Damit hoben die Rich­te­r*in­nen mit 4:3 Stimmen ein Urteil eines Bezirksgerichts auf. Richterin Sarah B. Wallace hatte zwar ebenfalls befunden, dass sich Trump der Teilnahme an einem Aufstand schuldig gemacht hatte. Aber, urteilte die Richterin, jener Absatz 3 des 14. Verfassungszusatzes, verabschiedet nach dem Bürgerkrieg, um ehemalige Konföderierte aus öffentlichen Ämtern fernzuhalten, finde zwar bei allen möglichen Staats­die­ne­r*in­nen Anwendung, nicht aber beim Präsidentenamt. Das sahen die Rich­te­r*in­nen des Obersten Gerichtshofs von Colorado nun anders.

Donald Trumps Anwälte werden nun den Weg zum Obersten Gerichtshof der USA gehen. Und der, so die Einschätzung der meisten von US-Medien befragten Rechtsexpert*innen, wird den Fall annehmen, ist er doch für das Wahljahr 2024 von nationaler Bedeutung.

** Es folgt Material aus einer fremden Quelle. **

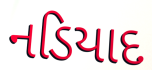
નડિયાદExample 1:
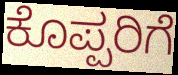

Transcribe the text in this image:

ಕೊಪ್ಪರಿಗೆ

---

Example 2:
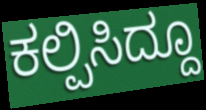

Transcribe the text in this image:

ಕಲ್ಪಿಸಿದ್ದೂ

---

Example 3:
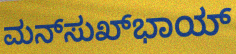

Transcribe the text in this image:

ಮನ್‌ಸುಖ್‌ಭಾಯ್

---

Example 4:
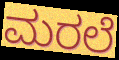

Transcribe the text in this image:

ಮರಲೆ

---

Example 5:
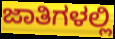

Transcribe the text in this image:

ಜಾತಿಗಳಲ್ಲಿ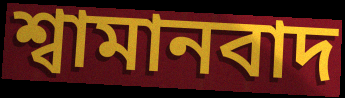
শ্বামানবাদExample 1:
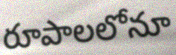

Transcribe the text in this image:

రూపాలలోనూ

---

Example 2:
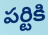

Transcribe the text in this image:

పర్టికి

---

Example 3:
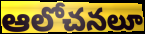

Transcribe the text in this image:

ఆలోచనలూ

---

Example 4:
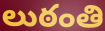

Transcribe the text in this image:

లుఠంతి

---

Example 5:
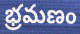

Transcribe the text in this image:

భ్రమణంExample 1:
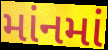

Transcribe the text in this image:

માંનમાં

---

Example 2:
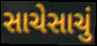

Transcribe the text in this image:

સાચેસાચું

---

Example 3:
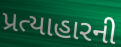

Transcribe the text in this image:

પ્રત્યાહારની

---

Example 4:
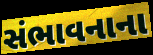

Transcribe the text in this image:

સંભાવનાના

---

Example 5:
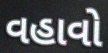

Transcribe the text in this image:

વહાવોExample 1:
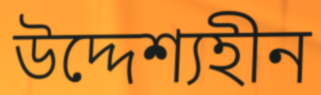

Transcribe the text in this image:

উদ্দেশ্যহীন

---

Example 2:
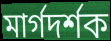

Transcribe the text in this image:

মার্গদর্শক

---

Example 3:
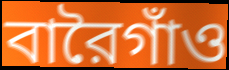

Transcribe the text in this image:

বারৈগাঁও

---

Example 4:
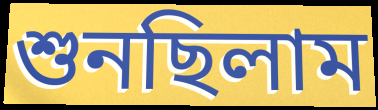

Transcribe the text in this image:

শুনছিলাম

Das wiederum bedeutet automatisch, dass Trump auch bei den republikanischen Vorwahlen in Colorado zunächst antreten kann. Denn das dortige Oberste Gericht setzte sein eigenes Urteil zunächst bis zum 4. Januar aus – und sollte bis dahin der Fall beim Obersten US-Gericht anhängig sein, weiter bis zu dessen endgültiger Entscheidung. Die aber wird Zeit brauchen.

Politisch haben Trump die vielen Verfahren, in die er verwickelt ist, bislang nicht geschadet. Und unmittelbar nach dem Urteil setzte Jim McLoughlin aus Trumps Wahlkampfteam auch schon den Ton: „Tatsache ist, dass das ein Haufen nicht gewählter linker Richter und die Klage einer von George Soros finanzierten Organisation waren, es ist verrückt,“ sagte McLoughlin. „Die amerikanische Bevölkerung hat einen großen Sinn für Fairness, und da kommen diese Leute, erzählen, dass Trump eine Gefahr für die Demokratie sei, und dann wollen sie ihn vom Wahlzettel streichen. Sie nehmen dem amerikanischen Volk das Recht zu entscheiden. Das wird nach hinten losgehen.“

Auch Trumps Kon­kur­ren­t*in­nen um die republikanische Nominierung verwahrten sich gegen das Urteil. Ex-UN-Botschafterin Nikki Haley sagte, es brauche keine Richter, sondern Wähler, um Trump zu schlagen. Floridas Gouverneur Ron DeSantis klagte Colorados Gericht des Machtmissbrauchs an. Der noch chancenlosere Vivek Ramaswamy forderte, in einem Akt der Solidarität sollten sich alle republikanischen Kandidaten in Colorado von der Liste streichen lassen, und selbst New Jerseys Ex-Gouverneur Chris Christie, der schärfste Trump-Kritiker im Kandidatenfeld, sagte, kein Gericht solle Donald Trump davon abhalten, Präsident zu werden.